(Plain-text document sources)
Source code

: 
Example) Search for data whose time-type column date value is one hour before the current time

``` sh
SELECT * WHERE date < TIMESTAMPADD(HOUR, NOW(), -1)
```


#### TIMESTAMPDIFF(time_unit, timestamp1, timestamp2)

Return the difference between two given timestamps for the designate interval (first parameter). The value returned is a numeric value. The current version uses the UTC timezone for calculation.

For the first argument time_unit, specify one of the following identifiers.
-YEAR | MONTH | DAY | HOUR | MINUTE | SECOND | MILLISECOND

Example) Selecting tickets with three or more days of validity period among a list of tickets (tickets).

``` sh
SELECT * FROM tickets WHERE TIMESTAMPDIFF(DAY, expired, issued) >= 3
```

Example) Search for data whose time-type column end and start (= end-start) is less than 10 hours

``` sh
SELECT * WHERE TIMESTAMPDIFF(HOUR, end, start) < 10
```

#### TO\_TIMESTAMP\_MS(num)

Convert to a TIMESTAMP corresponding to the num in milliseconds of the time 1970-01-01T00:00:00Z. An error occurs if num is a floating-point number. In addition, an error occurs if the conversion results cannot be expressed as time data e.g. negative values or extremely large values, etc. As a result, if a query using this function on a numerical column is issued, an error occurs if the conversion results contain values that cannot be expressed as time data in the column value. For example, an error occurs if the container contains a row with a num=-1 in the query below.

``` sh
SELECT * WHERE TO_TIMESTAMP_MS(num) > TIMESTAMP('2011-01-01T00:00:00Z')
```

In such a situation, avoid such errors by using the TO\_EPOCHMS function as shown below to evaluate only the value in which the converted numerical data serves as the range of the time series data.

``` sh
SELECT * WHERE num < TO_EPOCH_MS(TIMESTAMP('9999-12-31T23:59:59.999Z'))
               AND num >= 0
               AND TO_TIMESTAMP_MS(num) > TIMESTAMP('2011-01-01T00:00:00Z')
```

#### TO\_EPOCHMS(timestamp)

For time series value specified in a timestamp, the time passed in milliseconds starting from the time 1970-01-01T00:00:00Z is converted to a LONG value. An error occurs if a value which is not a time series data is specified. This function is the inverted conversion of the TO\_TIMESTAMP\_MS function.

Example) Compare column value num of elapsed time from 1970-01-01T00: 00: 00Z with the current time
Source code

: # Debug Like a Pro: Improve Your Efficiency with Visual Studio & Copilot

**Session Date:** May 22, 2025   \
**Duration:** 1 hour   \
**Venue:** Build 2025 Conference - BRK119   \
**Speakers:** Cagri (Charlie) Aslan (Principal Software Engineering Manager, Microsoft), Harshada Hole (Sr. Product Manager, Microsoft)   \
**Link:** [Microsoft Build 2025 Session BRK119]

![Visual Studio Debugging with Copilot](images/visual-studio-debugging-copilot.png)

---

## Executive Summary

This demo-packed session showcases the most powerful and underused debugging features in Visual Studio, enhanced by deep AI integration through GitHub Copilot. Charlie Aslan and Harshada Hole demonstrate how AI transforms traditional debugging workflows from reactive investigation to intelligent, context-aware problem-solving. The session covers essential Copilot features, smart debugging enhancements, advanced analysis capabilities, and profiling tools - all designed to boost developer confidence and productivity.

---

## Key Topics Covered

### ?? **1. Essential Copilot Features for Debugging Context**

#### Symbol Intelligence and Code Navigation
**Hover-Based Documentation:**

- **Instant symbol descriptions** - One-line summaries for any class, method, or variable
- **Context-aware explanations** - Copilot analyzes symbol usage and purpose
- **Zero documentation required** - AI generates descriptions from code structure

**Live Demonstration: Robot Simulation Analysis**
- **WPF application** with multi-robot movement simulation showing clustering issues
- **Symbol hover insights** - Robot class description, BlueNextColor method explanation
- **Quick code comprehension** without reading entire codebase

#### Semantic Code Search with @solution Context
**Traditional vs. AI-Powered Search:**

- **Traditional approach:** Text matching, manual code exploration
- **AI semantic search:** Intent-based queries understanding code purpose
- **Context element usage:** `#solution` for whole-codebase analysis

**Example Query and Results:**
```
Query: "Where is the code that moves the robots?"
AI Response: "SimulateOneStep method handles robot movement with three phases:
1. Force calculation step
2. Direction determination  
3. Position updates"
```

Exercise goal » Of the entries listed above, reproduce only the lines starting at the line containing "## Key Topics Covered" and ending at the line containing "- **Instant symbol". Include both, exactly as they stand.

Reply to the exercise »
## Key Topics Covered

### ?? **1. Essential Copilot Features for Debugging Context**

#### Symbol Intelligence and Code Navigation
**Hover-Based Documentation:**

- **Instant symbol descriptions** - One-line summaries for any class, method, or variable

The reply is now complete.